The AEP program will be funded through the state’s Clean Energy Investment Program (CEIP), general obligation bonds, and Mass SaveŽ. CEIP uses utilities savings from energy and water projects to repay the bonds used to finance the projects. For a project to be eligible for CEIP funding, it must result in annual savings greater than or equal to 110 percent of the project’s debt services cost.
Leading by Example
When Governor Patrick signed Executive Order 484 Leading by Example – Clean Energy and Efficient Buildings in 2007, the Patrick-Murray Administration launched a dedicated effort to reduce greenhouse gas emissions, potable water usage, and overall energy consumption. The Executive Order established several aggressive and clear goals for the Commonwealth’s facilities portfolio:
- Reduce greenhouse gas emissions 25 percent by 2012 and 40 percent by 2020;
- Reduce energy consumption 20 percent by 2012 and 35 percent by 2020; and
- Obtain 15 percent of total electricity from renewable sources by 2012 and 30 percent by 2020.

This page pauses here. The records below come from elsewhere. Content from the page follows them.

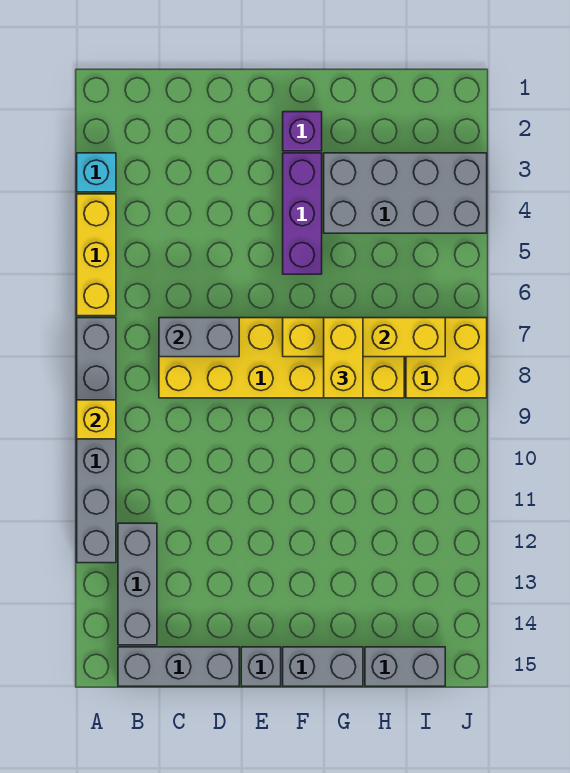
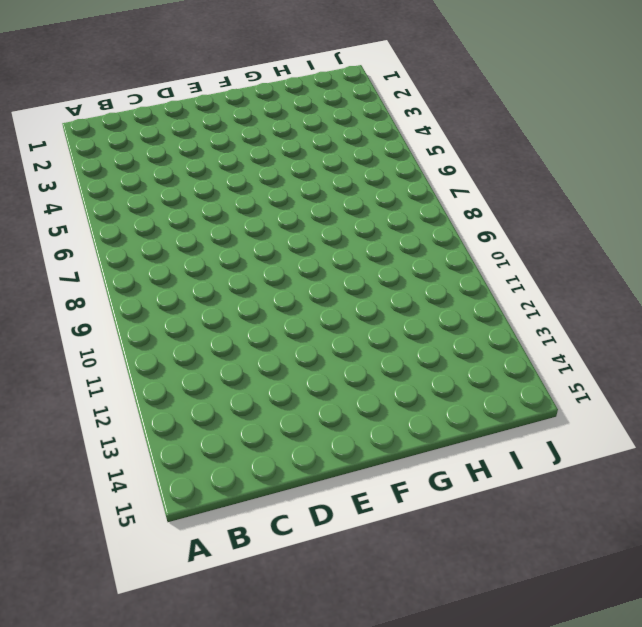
none -> cyan 1x1 brick [77,153,116,192]
none -> yellow 1x3 brick [77,194,116,316]
none -> grey 1x6 brick [77,318,116,563]

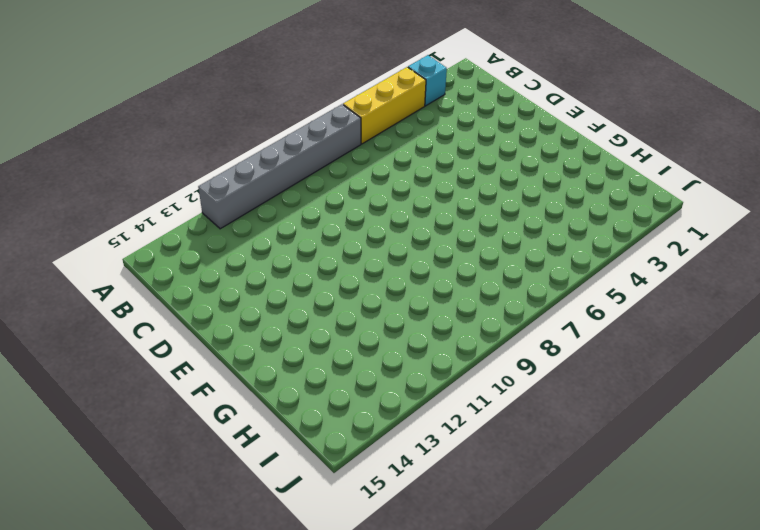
none -> grey 1x3 brick [118,523,157,645]
none -> grey 1x3 brick [118,647,239,686]
none -> yellow 2x6 brick [159,318,404,398]

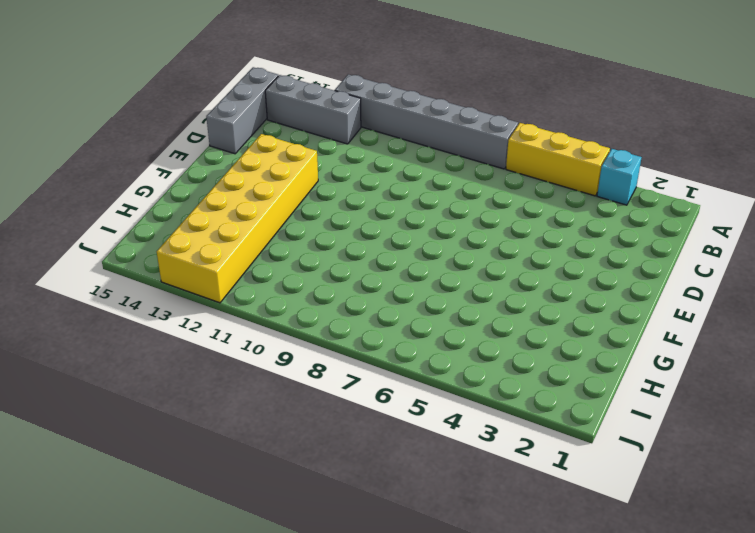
yellow 2x6 brick [157,134,318,303] -> yellow 2x6 brick moved to [159,318,404,398]
none -> grey 1x1 brick [241,647,281,686]
none -> purple 1x1 brick [283,112,322,151]
none -> purple 1x3 brick [283,153,322,274]

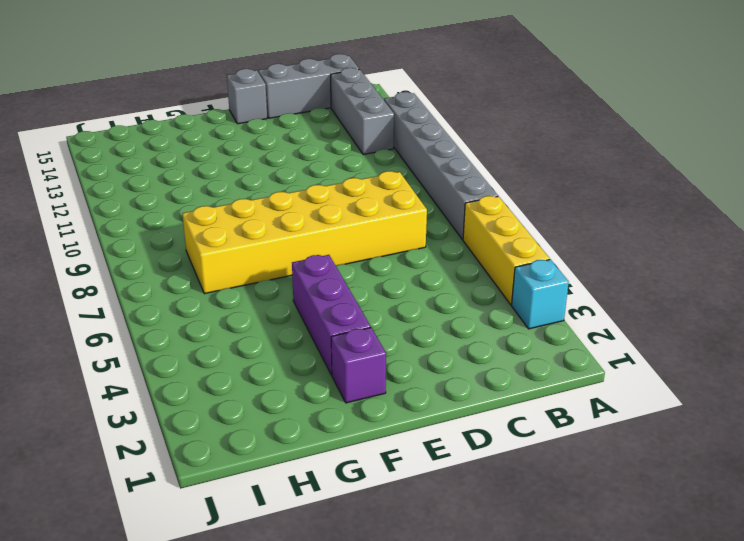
none -> grey 1x2 brick [283,647,363,686]
none -> grey 2x4 brick [324,153,487,233]
none -> grey 1x2 brick [365,647,445,686]

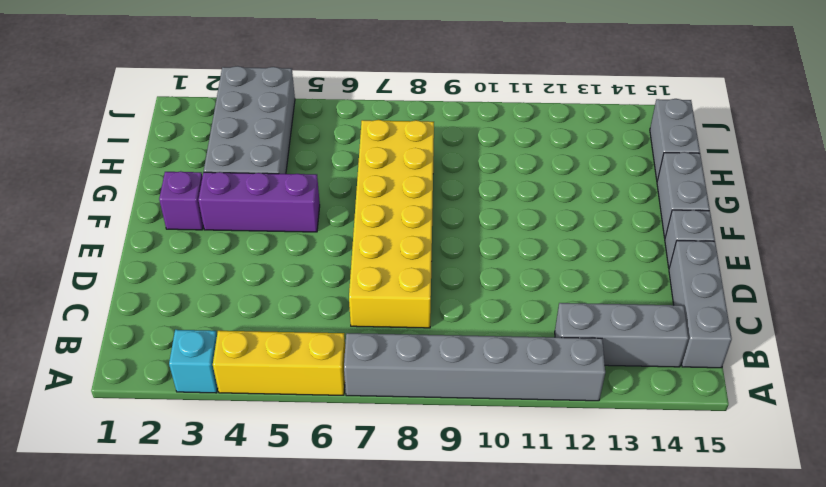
none -> yellow 2x2 brick [406,318,487,398]
none -> yellow 1x1 brick [77,400,116,439]
none -> grey 1x2 brick [159,318,239,357]

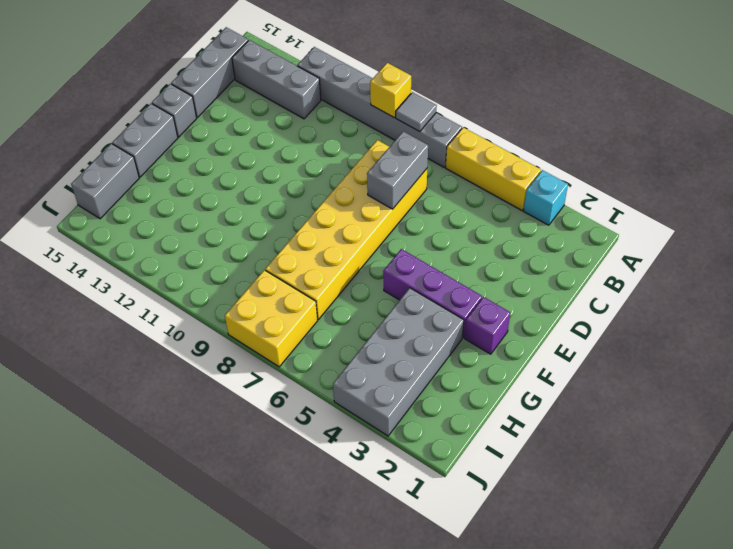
grey 1x1 tile [396,92,437,132] -> none
none -> yellow 1x4 brick [283,318,445,357]
none -> yellow 1x2 brick [324,318,363,398]

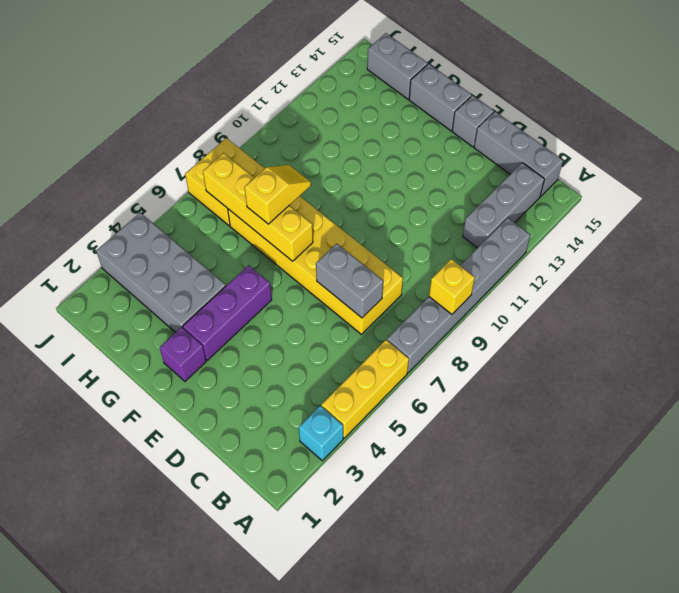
yellow 1x2 slope [245,165,311,224] -> yellow 1x2 brick [324,318,363,398]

Since 2007, the Division of Capital Asset Management and Maintenance (DCAMM) has completed projects at nearly 30 percent of all Commonwealth facilities. These projects have been a contributing factor in elevating Massachusetts to the top of the American Council for an Energy-Efficient Economy’s national rankings for state energy-efficiency policies in both 2011 and 2012. This distinction recognizes many initiatives in Massachusetts, including the investment and savings in energy efficiency for residential, low-income, commercial, and industrial electric and natural gas customers, delivered through the Mass Save program.